> [EXCERPTED TEXT]:
[Start of section]

AAU Student Projects - visit Aalborg University's student projects portal
A master's thesis from Aalborg University
Book cover


Control of a Digital Displacement Pump

Translated title

Regulering af en Digital Fortrængnings Pumpe

Author

Term

4. term

Publication year

2012

Submitted on

Pages

100

Abstract

Dette projekt udvikler en flowregulator til en Digital Displacement Pump (DDP), en pumpe hvor flowet styres digitalt. Vi opstiller en ikke-lineær model i MATLAB Simulink og validerer den med måledata fra Aalborg Universitet. Med modellen analyserer vi, hvordan ændringer i olietemperaturen påvirker pumpens udgangsflow. For at kunne følge og udglatte målingerne udvikler vi en flowestimator og et flowfilter, som også beregner gennemsnitsflowet. Vi designer dernæst en Internal Model Controller (en reguleringsmetode, der bruger en model af systemet) og anvender en Smith-prediktor (kompenserer for tidsforsinkelser) til at håndtere DDP’ens tidsforsinkede respons. Anvendt på den ikke-lineære model viser regulatoren lovende resultater. For at knytte styreinput til flow konstruerer vi et input-output-kort ved hjælp af polynomiel regression. Vi foreslår to metoder til at tilpasse dette kort ved ændringer i olietemperatur: en simpel offset-korrektion og en metode baseret på konveks optimering. Begge metoder bruger den forudsagte fejl til at justere de polynomielle koefficienter, og på den ikke-lineære DDP-model gav optimeringsmetoden de bedste resultater.

[End of section]

> [RECORDED DATA]:
[Start of section]

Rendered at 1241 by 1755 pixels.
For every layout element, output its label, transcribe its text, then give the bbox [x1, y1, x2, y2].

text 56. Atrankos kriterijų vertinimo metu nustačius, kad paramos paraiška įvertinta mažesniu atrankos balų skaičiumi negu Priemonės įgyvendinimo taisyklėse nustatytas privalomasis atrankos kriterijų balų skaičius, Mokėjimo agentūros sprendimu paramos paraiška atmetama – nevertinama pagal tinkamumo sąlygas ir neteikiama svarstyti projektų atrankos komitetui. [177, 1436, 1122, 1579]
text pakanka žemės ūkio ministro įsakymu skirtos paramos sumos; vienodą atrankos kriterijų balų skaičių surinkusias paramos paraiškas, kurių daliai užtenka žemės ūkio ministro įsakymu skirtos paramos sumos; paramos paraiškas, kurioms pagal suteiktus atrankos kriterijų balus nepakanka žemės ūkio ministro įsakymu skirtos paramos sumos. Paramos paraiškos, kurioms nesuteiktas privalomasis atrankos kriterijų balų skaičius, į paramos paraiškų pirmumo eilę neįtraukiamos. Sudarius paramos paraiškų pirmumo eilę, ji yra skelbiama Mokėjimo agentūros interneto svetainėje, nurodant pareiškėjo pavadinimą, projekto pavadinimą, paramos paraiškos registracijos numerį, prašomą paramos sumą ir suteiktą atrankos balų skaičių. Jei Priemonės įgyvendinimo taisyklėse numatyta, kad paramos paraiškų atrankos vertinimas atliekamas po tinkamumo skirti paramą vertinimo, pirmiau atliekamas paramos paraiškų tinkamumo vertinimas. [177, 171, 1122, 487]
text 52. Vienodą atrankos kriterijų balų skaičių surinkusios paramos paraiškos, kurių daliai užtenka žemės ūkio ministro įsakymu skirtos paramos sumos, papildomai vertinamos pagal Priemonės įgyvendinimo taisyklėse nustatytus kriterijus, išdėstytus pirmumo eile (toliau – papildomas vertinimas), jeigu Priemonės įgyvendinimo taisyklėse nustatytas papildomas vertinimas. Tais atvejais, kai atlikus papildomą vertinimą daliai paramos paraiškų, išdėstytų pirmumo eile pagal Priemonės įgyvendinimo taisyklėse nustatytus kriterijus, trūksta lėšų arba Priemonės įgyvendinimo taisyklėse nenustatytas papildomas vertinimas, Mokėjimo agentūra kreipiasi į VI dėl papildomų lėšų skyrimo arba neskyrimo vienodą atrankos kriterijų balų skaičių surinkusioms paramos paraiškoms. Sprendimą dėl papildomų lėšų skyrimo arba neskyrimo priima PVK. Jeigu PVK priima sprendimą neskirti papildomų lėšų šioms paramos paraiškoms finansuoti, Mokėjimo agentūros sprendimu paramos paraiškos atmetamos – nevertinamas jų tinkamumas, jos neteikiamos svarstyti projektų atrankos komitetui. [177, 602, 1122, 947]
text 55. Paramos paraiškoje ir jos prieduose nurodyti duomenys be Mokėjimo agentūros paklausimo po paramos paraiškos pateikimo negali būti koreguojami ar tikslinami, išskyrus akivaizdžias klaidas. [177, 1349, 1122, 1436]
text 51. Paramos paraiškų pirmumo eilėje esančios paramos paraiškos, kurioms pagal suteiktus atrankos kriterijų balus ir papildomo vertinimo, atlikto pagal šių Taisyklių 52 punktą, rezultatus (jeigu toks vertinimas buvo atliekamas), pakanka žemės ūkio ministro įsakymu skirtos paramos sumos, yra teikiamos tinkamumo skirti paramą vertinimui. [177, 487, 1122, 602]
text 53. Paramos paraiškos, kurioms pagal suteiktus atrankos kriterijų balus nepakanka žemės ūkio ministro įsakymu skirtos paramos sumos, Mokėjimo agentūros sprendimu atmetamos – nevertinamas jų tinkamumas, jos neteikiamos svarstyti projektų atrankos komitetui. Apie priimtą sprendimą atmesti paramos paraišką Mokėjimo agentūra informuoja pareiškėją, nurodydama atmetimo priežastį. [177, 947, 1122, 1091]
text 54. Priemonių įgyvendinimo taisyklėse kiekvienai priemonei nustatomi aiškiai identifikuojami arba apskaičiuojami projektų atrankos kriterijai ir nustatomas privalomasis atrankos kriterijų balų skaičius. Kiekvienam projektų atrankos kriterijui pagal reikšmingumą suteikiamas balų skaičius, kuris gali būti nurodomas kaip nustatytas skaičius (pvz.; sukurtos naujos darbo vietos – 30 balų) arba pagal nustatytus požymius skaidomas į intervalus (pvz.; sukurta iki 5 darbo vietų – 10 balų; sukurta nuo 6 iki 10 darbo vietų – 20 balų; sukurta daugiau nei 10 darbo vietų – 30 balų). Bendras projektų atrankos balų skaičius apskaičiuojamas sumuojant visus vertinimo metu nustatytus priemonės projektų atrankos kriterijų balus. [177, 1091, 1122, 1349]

[End of section]

> [TASKS TO CARRY OUT]:
1: Answer these questions about the thesis page, one line each:
(a) In what year was the thesis published?
(b) How many pages does the thesis have?
(c) According to the abstract, in what software is the nonlinear model set up?
2: List every field label on the thesis page, starting with "Translated title" and ending with "Abstract".

> [EXERCISE ANSWERS]:
1:
(a) 2012
(b) 100
(c) MATLAB Simulink

2:
Translated title
Author
Term
Publication year
Submitted on
Pages
Abstract